As a designer, when I approach a canvas or any project, I begin with one of the great axioms of design, “the solution is in the problem; if you can’t find the solution, then you haven’t clearly defined the problem.” One of the ubiquitous problems that creatives have is getting started; there are few things more intimidating than a big blank canvas, be it stretched canvas or designing a poster or magazine. One of my tricks for getting past white canvas syndrome is to begin by looking at the canvas as a designer and looking at the rules of the space.

In publication design, you can’t do anything until you know the physicality of the medium. If you are designing a magazine, you have to know the size, the page count, the weight of the paper, the printing mythos, how many colors on the run, etc. From there you make decisions regarding margin, gutter, grid, folio, styles, and don’t even get me started on typographic decisions. This is what I call defining the rules of the game; you are defining all of the parameters that will inform subsequent decisions. You may find that you hit a roadblock where the parameters you’ve defined don’t allow for the flexibility to meet the requirements of the document or your vision; the form isn’t satisfying the function. Well here is the great thing about the rules, they are your rules and you can change them. I like to say that the rules of art and design are like the pirate code; to quote Captain Barbosa, “The code is more what you’d call ‘guidelines’ than actual rules.” But you have to have rules, otherwise your project becomes “CalvinBall”.(1)

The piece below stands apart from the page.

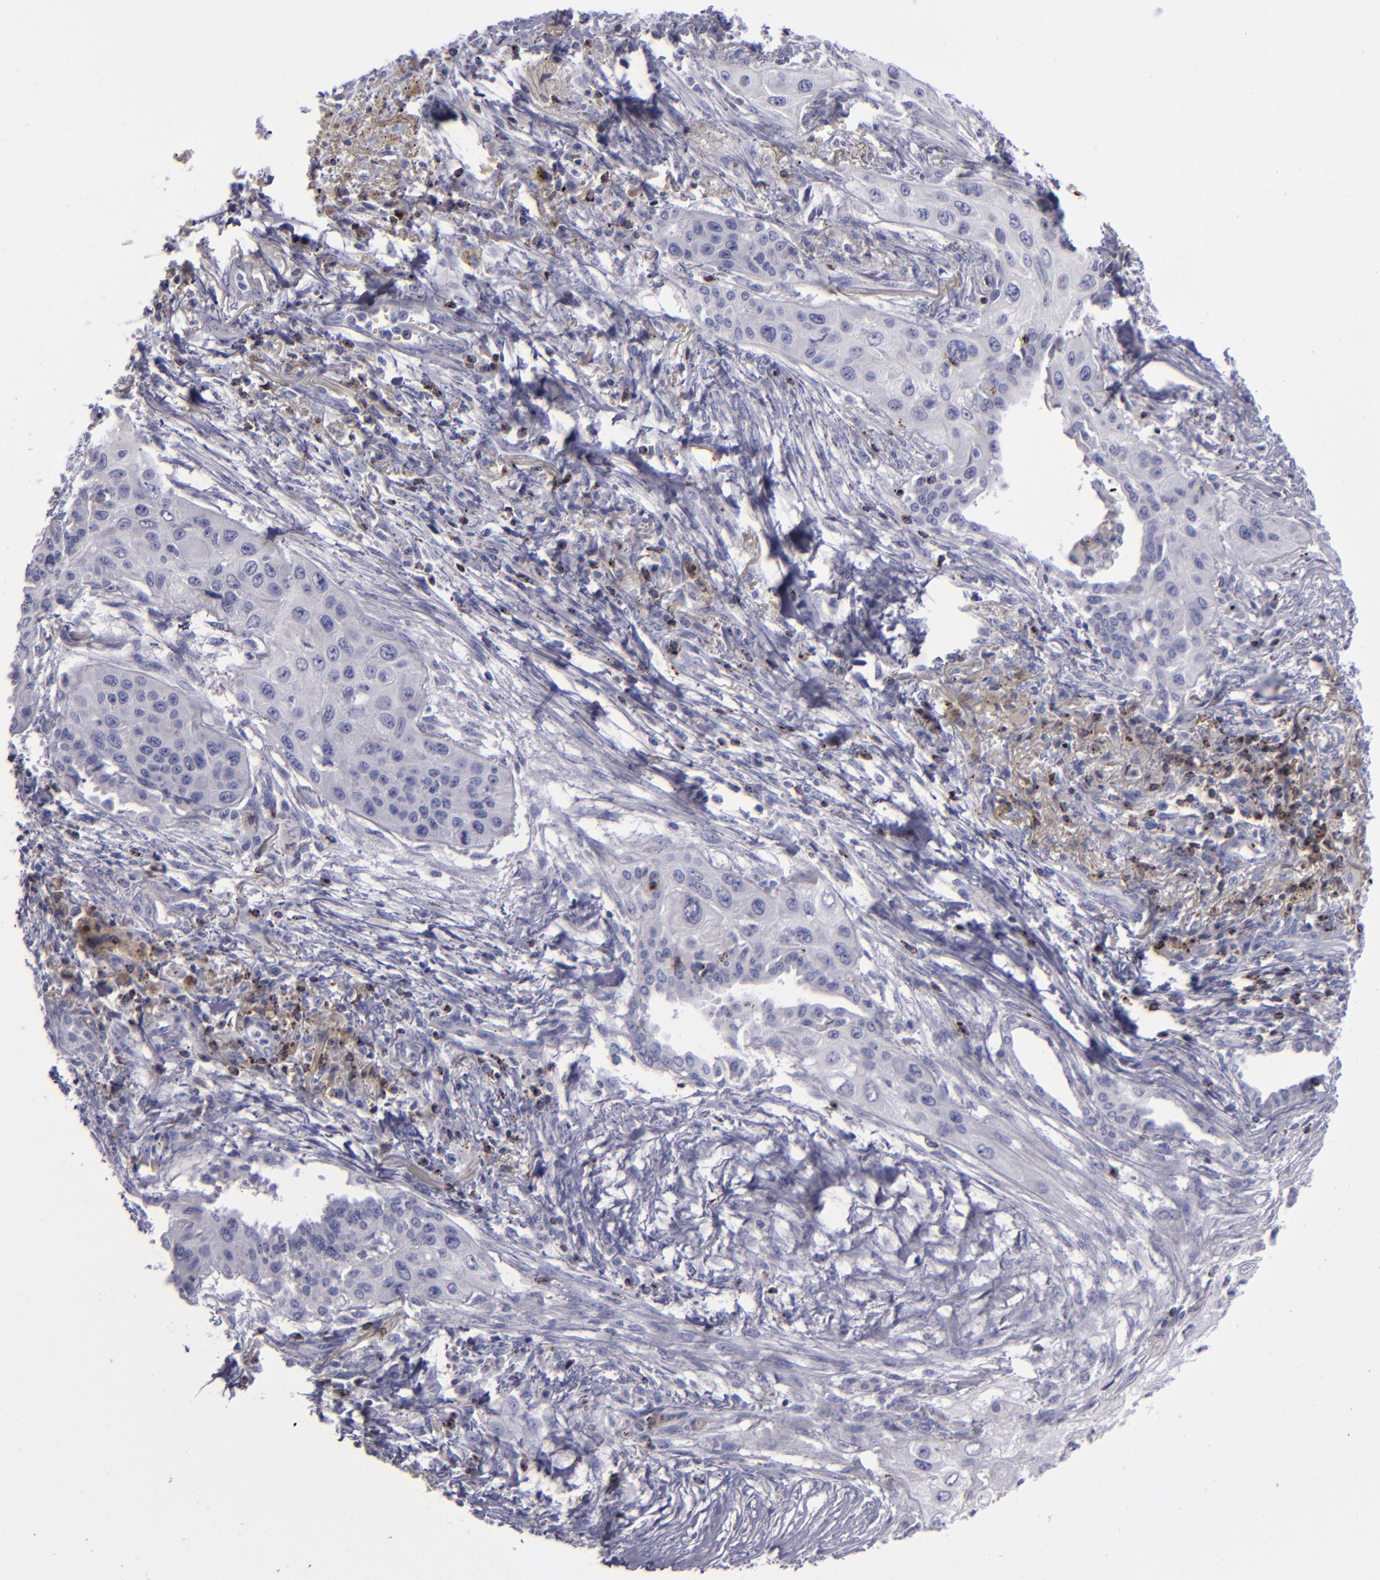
{"staining": {"intensity": "negative", "quantity": "none", "location": "none"}, "tissue": "lung cancer", "cell_type": "Tumor cells", "image_type": "cancer", "snomed": [{"axis": "morphology", "description": "Squamous cell carcinoma, NOS"}, {"axis": "topography", "description": "Lung"}], "caption": "High power microscopy micrograph of an immunohistochemistry (IHC) micrograph of lung cancer (squamous cell carcinoma), revealing no significant staining in tumor cells.", "gene": "CD2", "patient": {"sex": "male", "age": 71}}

Immediately perceptible proportions / divisions of a canvas for most people are the whole, halves, quarters and thirds. Those are absolutes inherent in the canvas. The next perceptible interval will be a base unit defined by the internal margin of the piece: at what point does something draw more emphasis to the interior or exterior of the canvas? There isn’t a silver bullet for what the margin should be; however, it will usually be defined as the element closest to the edge of the canvas without kissing or breaking the edge. That interval is visually continued around and through the canvas and adds another rule to the scenario, “this unit defines the margin and becomes a base unit from which other decisions can be made.”

If nothing else, addressing the canvas in this way both begins to direct the composition and get you past the white canvas. In making those initial marks and decisions, it is a bit like cutting the ribbon as one enters a new journey of creative expression.

This is one of the pieces that I am currently working on and I have illustrated how the grid informs the composition. If you notice in the upper right corner, the base unit (the square) of the composition defines the margin and that unit subsequently informs the rest of the composition.